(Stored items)
◇ ◇ ◇ ◇ ◇

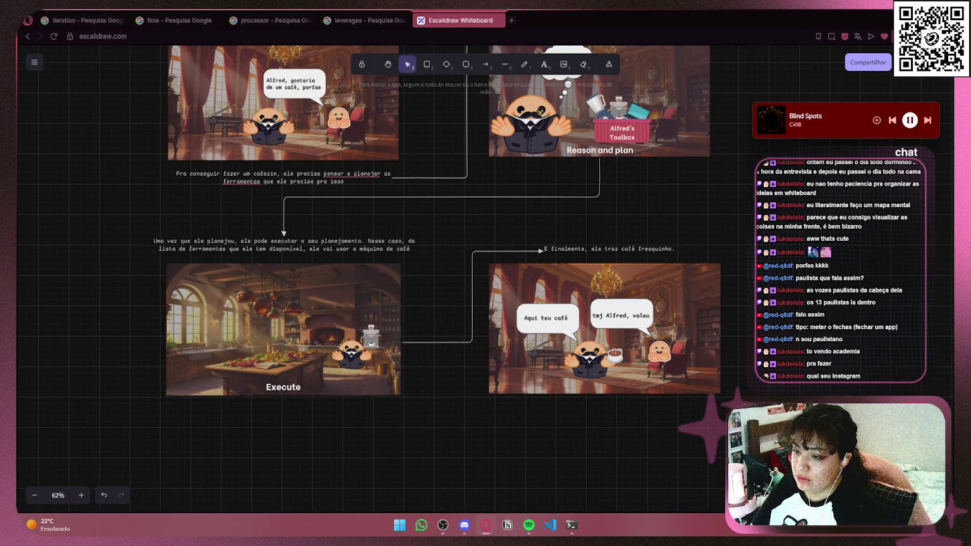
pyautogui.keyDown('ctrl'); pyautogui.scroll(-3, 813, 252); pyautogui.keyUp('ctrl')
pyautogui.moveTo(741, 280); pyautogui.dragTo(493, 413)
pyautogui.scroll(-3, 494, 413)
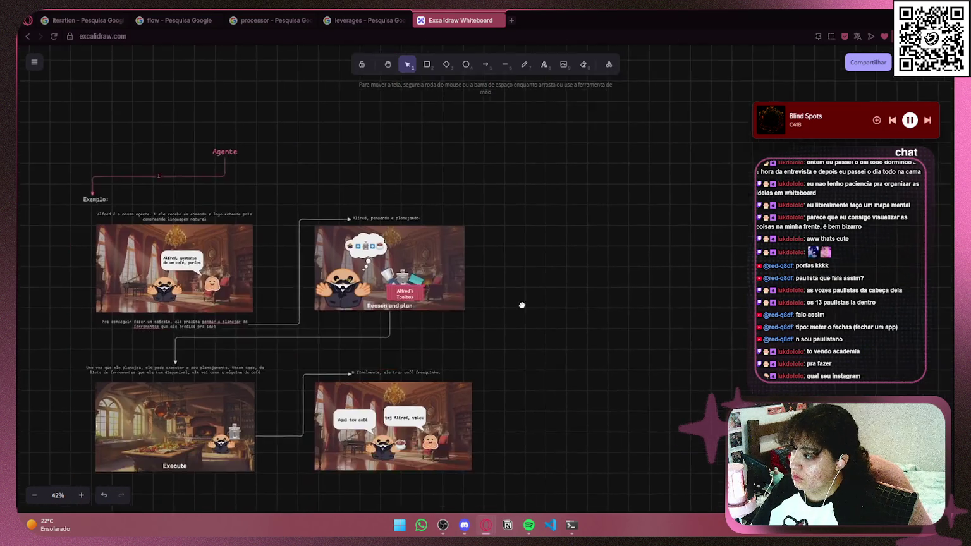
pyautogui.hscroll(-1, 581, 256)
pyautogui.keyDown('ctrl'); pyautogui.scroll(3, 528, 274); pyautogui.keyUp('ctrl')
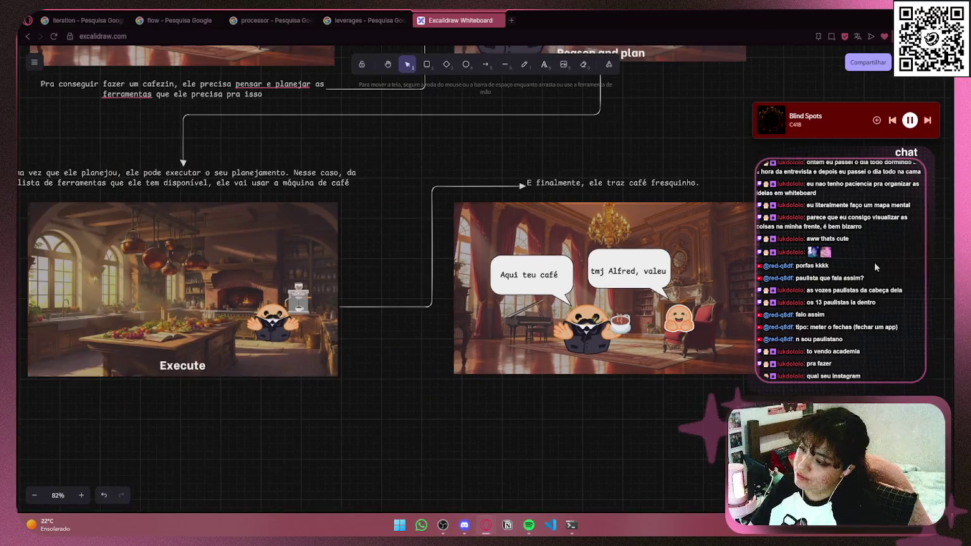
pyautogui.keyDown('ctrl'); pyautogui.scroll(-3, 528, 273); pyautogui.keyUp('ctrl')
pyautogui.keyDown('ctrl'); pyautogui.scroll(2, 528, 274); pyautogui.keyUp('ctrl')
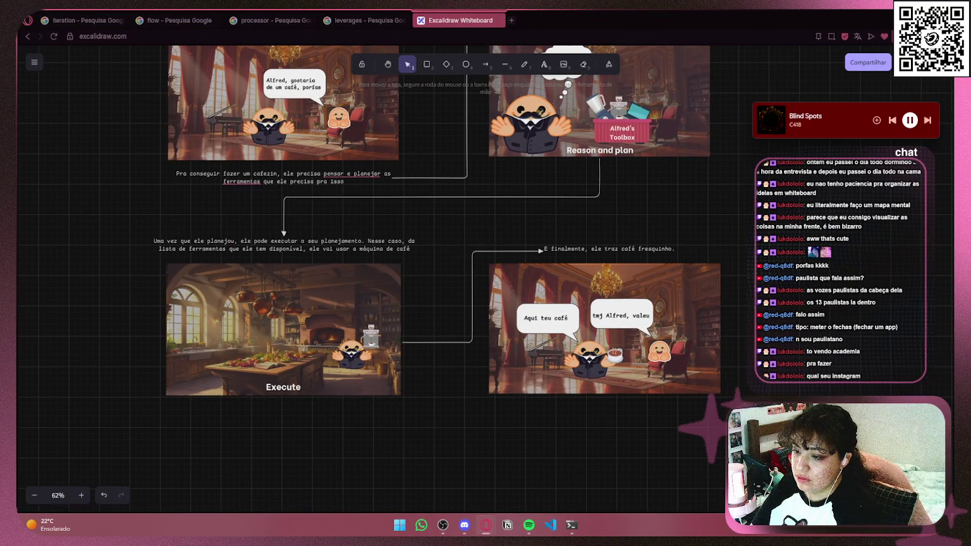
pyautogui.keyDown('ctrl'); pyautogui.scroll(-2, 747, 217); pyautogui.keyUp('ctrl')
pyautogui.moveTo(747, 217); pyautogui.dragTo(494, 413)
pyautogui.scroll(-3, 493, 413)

◇ ◇ ◇ ◇ ◇

Aim of the exercise: Print all of the entries word for word. Skip any images they contain.

Response:
pyautogui.keyDown('ctrl'); pyautogui.scroll(-3, 813, 252); pyautogui.keyUp('ctrl')
pyautogui.moveTo(741, 280); pyautogui.dragTo(493, 413)
pyautogui.scroll(-3, 494, 413)
pyautogui.hscroll(-1, 581, 256)
pyautogui.keyDown('ctrl'); pyautogui.scroll(3, 528, 274); pyautogui.keyUp('ctrl')
pyautogui.keyDown('ctrl'); pyautogui.scroll(-3, 528, 273); pyautogui.keyUp('ctrl')
pyautogui.keyDown('ctrl'); pyautogui.scroll(2, 528, 274); pyautogui.keyUp('ctrl')
pyautogui.keyDown('ctrl'); pyautogui.scroll(-2, 747, 217); pyautogui.keyUp('ctrl')
pyautogui.moveTo(747, 217); pyautogui.dragTo(494, 413)
pyautogui.scroll(-3, 493, 413)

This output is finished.